## Material provided
--------------------------------------------------
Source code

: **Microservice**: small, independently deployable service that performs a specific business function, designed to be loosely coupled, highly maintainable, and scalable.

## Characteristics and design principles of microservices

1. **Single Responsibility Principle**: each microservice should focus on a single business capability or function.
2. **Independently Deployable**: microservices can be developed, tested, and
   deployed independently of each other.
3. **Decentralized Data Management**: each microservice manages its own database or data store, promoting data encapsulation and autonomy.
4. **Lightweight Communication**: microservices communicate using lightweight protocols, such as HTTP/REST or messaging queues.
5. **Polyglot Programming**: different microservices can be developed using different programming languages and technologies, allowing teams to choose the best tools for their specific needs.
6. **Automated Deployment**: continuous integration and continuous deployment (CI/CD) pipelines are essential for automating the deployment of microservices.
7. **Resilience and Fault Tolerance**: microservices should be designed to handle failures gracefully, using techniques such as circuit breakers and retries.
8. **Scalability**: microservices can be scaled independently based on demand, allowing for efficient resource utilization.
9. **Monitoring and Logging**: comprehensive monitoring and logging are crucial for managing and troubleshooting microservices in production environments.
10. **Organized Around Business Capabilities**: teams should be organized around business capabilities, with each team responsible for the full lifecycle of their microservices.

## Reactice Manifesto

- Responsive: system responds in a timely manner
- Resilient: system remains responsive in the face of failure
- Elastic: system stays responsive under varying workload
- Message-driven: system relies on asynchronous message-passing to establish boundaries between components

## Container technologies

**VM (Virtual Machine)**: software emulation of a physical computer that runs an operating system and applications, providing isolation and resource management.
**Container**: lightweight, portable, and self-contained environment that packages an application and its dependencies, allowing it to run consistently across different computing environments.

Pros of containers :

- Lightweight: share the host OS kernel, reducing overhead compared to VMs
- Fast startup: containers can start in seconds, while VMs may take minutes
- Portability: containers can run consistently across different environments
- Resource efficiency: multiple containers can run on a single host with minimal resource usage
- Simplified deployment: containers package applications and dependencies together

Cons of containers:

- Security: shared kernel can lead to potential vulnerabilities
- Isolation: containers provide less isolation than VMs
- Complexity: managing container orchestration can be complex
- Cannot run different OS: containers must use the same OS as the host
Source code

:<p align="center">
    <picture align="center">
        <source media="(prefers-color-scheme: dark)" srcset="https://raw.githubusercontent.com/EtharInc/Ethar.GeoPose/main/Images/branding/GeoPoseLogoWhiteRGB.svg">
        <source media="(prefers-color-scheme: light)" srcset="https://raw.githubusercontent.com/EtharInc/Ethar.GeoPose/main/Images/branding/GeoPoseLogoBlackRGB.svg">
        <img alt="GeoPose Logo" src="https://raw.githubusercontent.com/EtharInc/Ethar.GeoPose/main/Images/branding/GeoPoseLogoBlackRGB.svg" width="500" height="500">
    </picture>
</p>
--------------------------------------------------
## Job
From the first line of the listing above to the line that contains "6. **Automated Deployment**: continuous", inclusive, restate every line word for word. Nothing else belongs in the answer.

## Completed exercise
Source code

: **Microservice**: small, independently deployable service that performs a specific business function, designed to be loosely coupled, highly maintainable, and scalable.

## Characteristics and design principles of microservices

1. **Single Responsibility Principle**: each microservice should focus on a single business capability or function.
2. **Independently Deployable**: microservices can be developed, tested, and
   deployed independently of each other.
3. **Decentralized Data Management**: each microservice manages its own database or data store, promoting data encapsulation and autonomy.
4. **Lightweight Communication**: microservices communicate using lightweight protocols, such as HTTP/REST or messaging queues.
5. **Polyglot Programming**: different microservices can be developed using different programming languages and technologies, allowing teams to choose the best tools for their specific needs.
6. **Automated Deployment**: continuous integration and continuous deployment (CI/CD) pipelines are essential for automating the deployment of microservices.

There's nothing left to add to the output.